Wednesday, July 30, 2008

Confessions of a Cheapskate

[My husband informs me that I talk too openly about things like poo, pee, vomit, and other personal matters. So, to avoid shocking anybody who has come here to read about cake, triathlon training, or the cutest dog in the universe, I am hereby issuing a TMI warning. If you're easily grossed out by bodily functions, you might want to skip this post. The rest of you sickos, read on.]
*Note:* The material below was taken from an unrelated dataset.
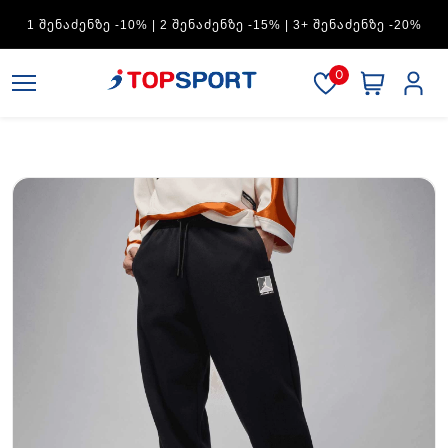
ADIDAS — 1 ᲨᲔᲜᲐᲫᲔᲜᲖᲔ -15% | 2 ᲨᲔᲜᲐᲫᲔᲜᲖᲔ -20% | 3+
ᲨᲔᲜᲐᲫᲔᲜᲖᲔ -30%
0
I recently posted about my new coffee obsession, and the fact that I am a much nicer person in the morning after I've had a cup or, let's be honest, two. I used to scoff at all the caffeine junkies lining up outside Starbucks for their jolt of java, but I'm sad to say that I'm now one of those addicts. Though Starbucks (yuck!) isn't what did me in. No, I blame Hines Public Market Coffee for initiating the downward spiral. I was always satisfied with green tea until an innocuous looking bag of Hines beans and a French press proved just how delicious coffee can be.

Besides making me perky, coffee drinking has another side effect: it gets things moving, if you know what I mean. And normally I view this as a good thing. It's really quite satisfying to get the daily constitutional over and done with and go on about my day. The one problem is timing. I'm never really quite sure just when nature will call, whether it will be two sips into the first cup or halfway through the second. Because I work from home, this inconsistency isn't normally a problem, except for days like today when I have an early morning meeting on the calendar.

I think you probably know where I'm going with this by now, so I'll just cut to the chase and tell you that during this morning's teleconference I was faced with an extraordinarily urgent need to...drop the kids off at the pool. And not to be crass, but the kids couldn't wait. And I have to say that while you're trying to lower yourself gently so that the sound of the bum hitting the seat remains inaudible to your colleagues is not the ideal time to discover that your cordless telephone lacks, of all things, a mute button.

Oh I tried to do my business quietly, I tried to cover the phone's microphone with my finger, I tried coughing and pencil tapping to disguise any errant sounds. But about halfway through the...evacuation...one of the people on the line paused mid-sentence to say, "Is my audio okay for you guys? Cause I'm using this new headset and I seem to be picking up a lot of...outside noises." Now I don't know about you, but I'm pretty sure I know what he meant. And I'm pretty sure that if he heard "outside noises," everybody else on the telecon heard them too. Despite my desperate attempt at control. Despite my finger across the microphone.

If there is a moral to this story, it must be LISTEN TO YOUR HUSBAND. Because even though you want to cheap out on a basic phone, even if you don't think you will need any of those fancy, over-priced features, your husband is right when he says that someday you might. Someday your coffee might be a little stronger than usual. Someday you might need to release the hounds with a quickness. And, who knows, someday you might just think that little mute button is worth every last penny.

2 comments:

Tritanium said...

That's Hillarious Kirsti!!!
My 2 cents:
1. Don't ever be afraid to discuss taboo subjects, that's what makes peopel interesting. IMHO
2. Always buy the gadgets you can afford. Maybe it's a guy thing ;-)
Cheers Guys - R

Anonymous said...

I have also become an addict in the last year. Never liked the stuff before and not sure why I do, but I gotta have it. Yes, it moves things along in my body too!